Please note that Scotland has different laws (see http://www.gro-scotland.gov.uk/regscot/getting-married-in-scotland/index.html)

In Scotland a religious marriage (which includes other belief
systems) may be solemnised only by a minister, clergyman, pastor, priest
or other person entitled to do so under the Marriage (Scotland) Act
1977. If it is a religious marriage (which includes other belief
systems) you are planning and your family friend is not already
authorised to act as a celebrant, the Registrar General can grant a
temporary authorisation for a particular marriage. A temporary
authorisation can only be granted to someone who is affiliated to a
religious body and who is supported by office bearers of that body or
other belief system to conduct a marriage ceremony on its behalf.

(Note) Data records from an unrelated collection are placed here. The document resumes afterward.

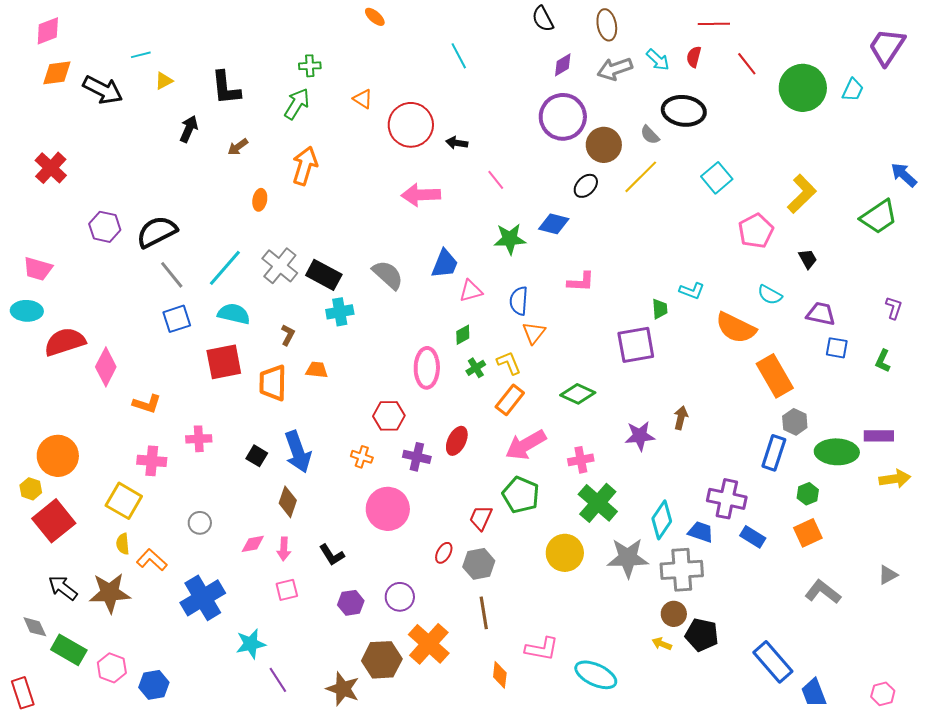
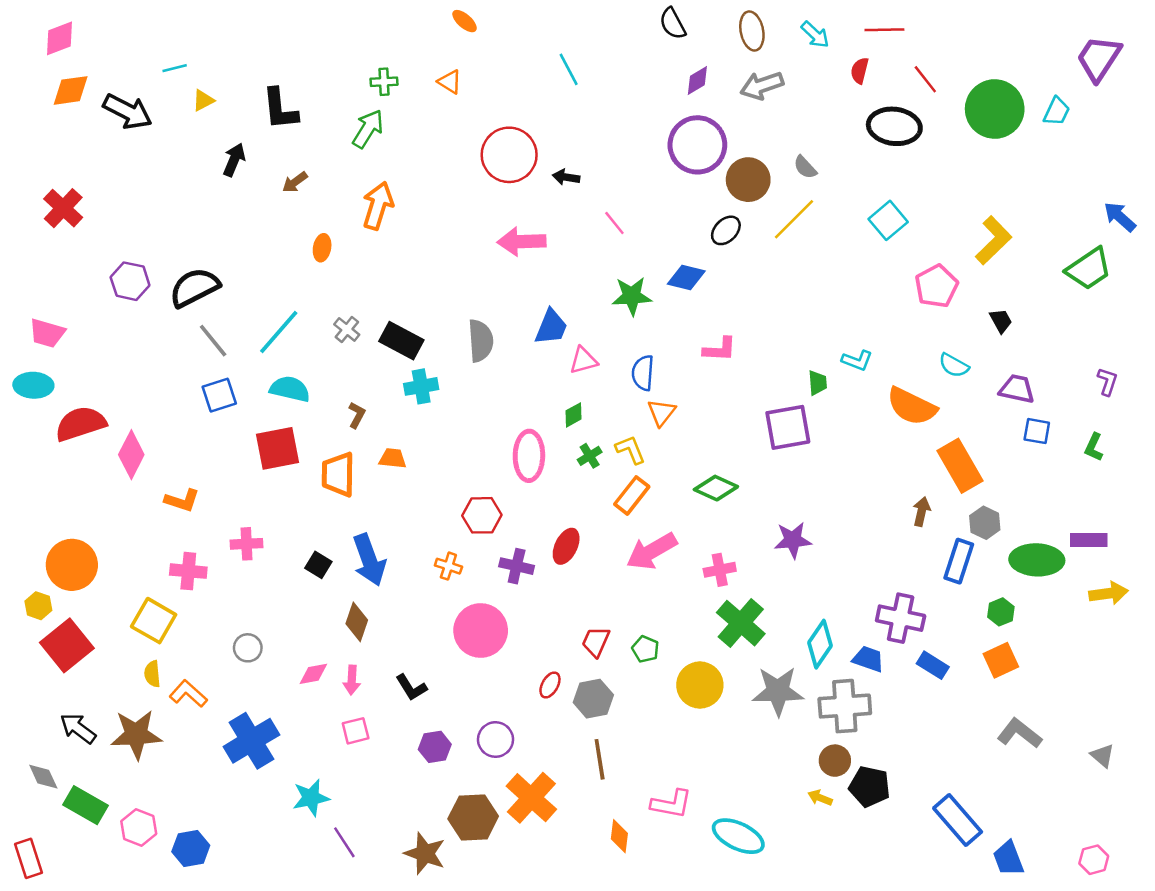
cyan arrow: (658, 60) -> (815, 35), moved
orange triangle: (363, 99) -> (450, 82), moved
black ellipse: (684, 111) -> (894, 126), moved
gray cross: (280, 266) -> (347, 329), size x0.6
gray semicircle: (388, 275) -> (481, 341), turned 44
brown arrow: (681, 418) -> (922, 512), moved
green pentagon: (521, 495) -> (645, 649), moved, size x0.6
gray triangle: (888, 575) -> (1102, 756), moved, turned -50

Please note that an application for a temporary authorisation cannot
be considered any earlier than 3 months before the date of a proposed
marriage. Anyone applying for a temporary authorisation should forward
the following information on the first occasion they apply to Marriage
Section at New Register House. The address of New Register House is on
our Where to find us page.


  • A copy of their religious body's or other belief system's
    constitution or statement of faith, which should contain the aims and
    beliefs of the group together with details on the appointment of office
    bearers.

  • Details of membership, both locally and throughout the United Kingdom
    if applicable, and how often the local body meets for public worship.

  • A copy of the wording of the proposed marriage ceremony.

  • Their full name and the designation they would use when signing the Marriage Schedule eg Minister, Pastor or Lay Preacher.

  • Letters from two office bearers of the religious body or other belief
    system supporting their application and testifying to their status
    within the group.

  • The full names of the couple, the date and place of the marriage.